How to Enhance Generalization in Graph Neural Networks using DGL

Hi everyone, I need guidance regarding Graph Neural Networks (GNNs). One example that I’ve struggled to understand well involves working with abstract graphs in our training dataset. Specifically, I aim to predict the degree of every node. Ideally, when applying graph regression, it should provide me with the average degree of the graph. While training such a model with low loss is straightforward, the challenge lies in its generalization capability to graphs of different sizes or distributions.

The setup I’m using involves GNN layers (various types like GIN, GCN, SAGE, etc.), adding self-loops, and incorporating dummy features at the node level (e.g., degree). However, I’ve encountered an issue where the model fails to learn relevant information; instead, it simply averages the node degrees regardless of the graph’s structure.

I initially believed that one GNN layer should suffice to capture neighborhood information. For aggregation, I’ve experimented with summation, averaging, and even max aggregation, yet none have resolved the problem. Currently, I use summation pooling layers alongside MSE loss.

What do you think could be the solution to this problem? Is it possible to generalize beyond the distribution of the training data, or is the issue rooted in the model learning a mapping that minimizes loss without capturing the correct relationships? I seek guidance on how to address this challenge and improve my understanding of GNN capabilities. If you know of any relevant papers addressing this problem, please share them with me so I can identify where I might be going wrong.

Hi @walidgeuttala , Could you elaborate more on your experimental setting?

Predicting the degree of every node means node-level regression, but you mentioned that you apply graph regression as the task.

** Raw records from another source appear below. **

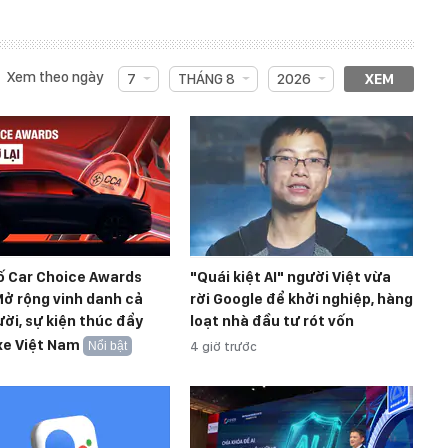
Xem theo ngày
7
THÁNG 8
2026
XEM
ố Car Choice Awards
"Quái kiệt AI" người Việt vừa
ở rộng vinh danh cả
rời Google để khởi nghiệp, hàng
ời, sự kiện thúc đẩy
loạt nhà đầu tư rót vốn
xe Việt Nam
Nổi bật
4 giờ trước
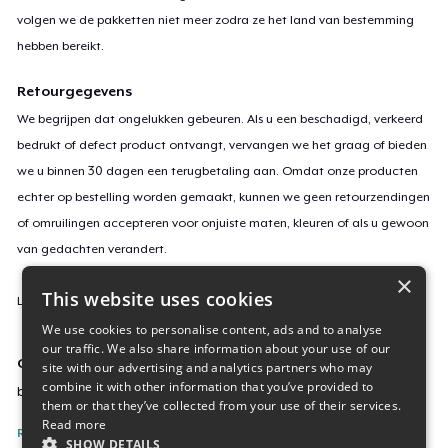
volgen we de pakketten niet meer zodra ze het land van bestemming
hebben bereikt.
Retourgegevens
We begrijpen dat ongelukken gebeuren. Als u een beschadigd, verkeerd
bedrukt of defect product ontvangt, vervangen we het graag of bieden
we u binnen 30 dagen een terugbetaling aan. Omdat onze producten
echter op bestelling worden gemaakt, kunnen we geen retourzendingen
of omruilingen accepteren voor onjuiste maten, kleuren of als u gewoon
van gedachten verandert.
×
This website uses cookies
Lees
hier
meer over onze retourvoorwaarden.
We use cookies to personalise content, ads and to analyse
our traffic. We also share information about your use of our
Campagne-ID
site with our advertising and analytics partners who may
combine it with other information that you’ve provided to
bbor-crime
them or that they’ve collected from your use of their services.
Read more
Rapporteer deze inhoud
SHOW DETAILS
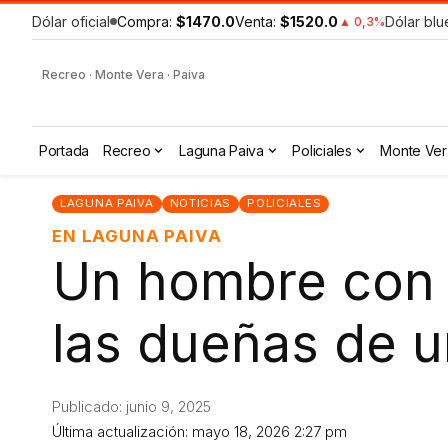
Dólar oficial
Compra:
$1470.0
Venta:
$1520.0
Dólar blu
▲ 0,3%
Recreo · Monte Vera · Paiva
Portada
Recreo
Laguna Paiva
Policiales
Monte Ver
LAGUNA PAIVA
NOTICIAS
POLICIALES
EN LAGUNA PAIVA
Un hombre con 
las dueñas de u
Publicado: junio 9, 2025
Última actualización: mayo 18, 2026 2:27 pm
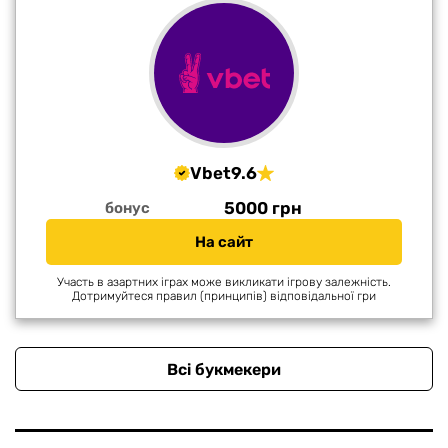
Vbet
9.6
5000 грн
бонус
На сайт
Участь в азартних іграх може викликати ігрову залежність.
Дотримуйтеся правил (принципів) відповідальної гри
Всі букмекери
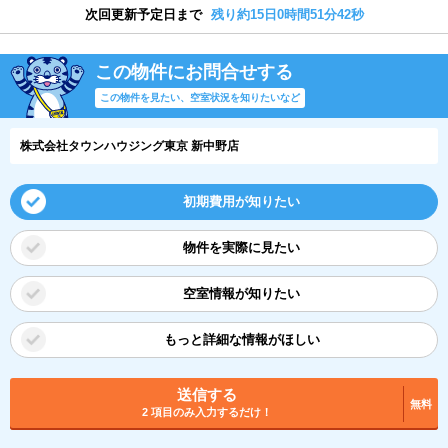
次回更新予定日まで
残り約15日0時間51分42秒
この物件にお問合せする
この物件を見たい、空室状況を知りたいなど
株式会社タウンハウジング東京 新中野店
初期費用が知りたい
物件を実際に見たい
空室情報が知りたい
もっと詳細な情報がほしい
送信する
無料
2 項目のみ入力するだけ！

Since you provided node degrees as the features, with an average pooling layer, it means each node may simply refuse message passing on the graphs to reserve the degree information. With the summation pooling, the parameters just need to fit and memorize the graph size.

Hi @dyru , thank you for your comment. So I have taken, for example, the MUTAG dataset and removed the node features, replacing them with one scalar feature for each node or a degree of the node to each node. I apply k GIN block layers containing the GIN layer with aggregation summation, and after each GIN layer, I apply ReLU and batch normalization. At the end of the embedding of the nodes of the last block, I apply an average pooling layer. The label is for a graph regression task of the average degree of the graph. When I train the model, it gives very low loss for the train and the test1 dataset, which is part of the MUTAG dataset. However, I also have another dataset which is a synthetic dataset of the Barabási-Albert, Watts-Strogatz, grid graph, and Erdős-Rényi of sizes between 250 nodes to 1025 nodes. These graphs have the average degree set mostly around 4 and 8, which means averaged around 6, but the loss is around 46 using the MSE loss, which means the error is around 6.78. The model somehow predicts very poorly, and it could not learn to just pass the value through the GIN layers. Any explanation for this?

In the case of one feature at each node, the aggregation of the GIN will result in the degree of the node. Then, the average pooling for the graph level will calculate the average degree, which makes sense. The model needs to learn to sum the one feature at the node level.

On the other hand, for the degree feature, since the node has a self-loop, it should ignore all the messages it receives from the neighbors and only consider the feature from the self-loop. This information should then be saved for the average pooling layer at the graph level. However, the model seems not to learn these two cases.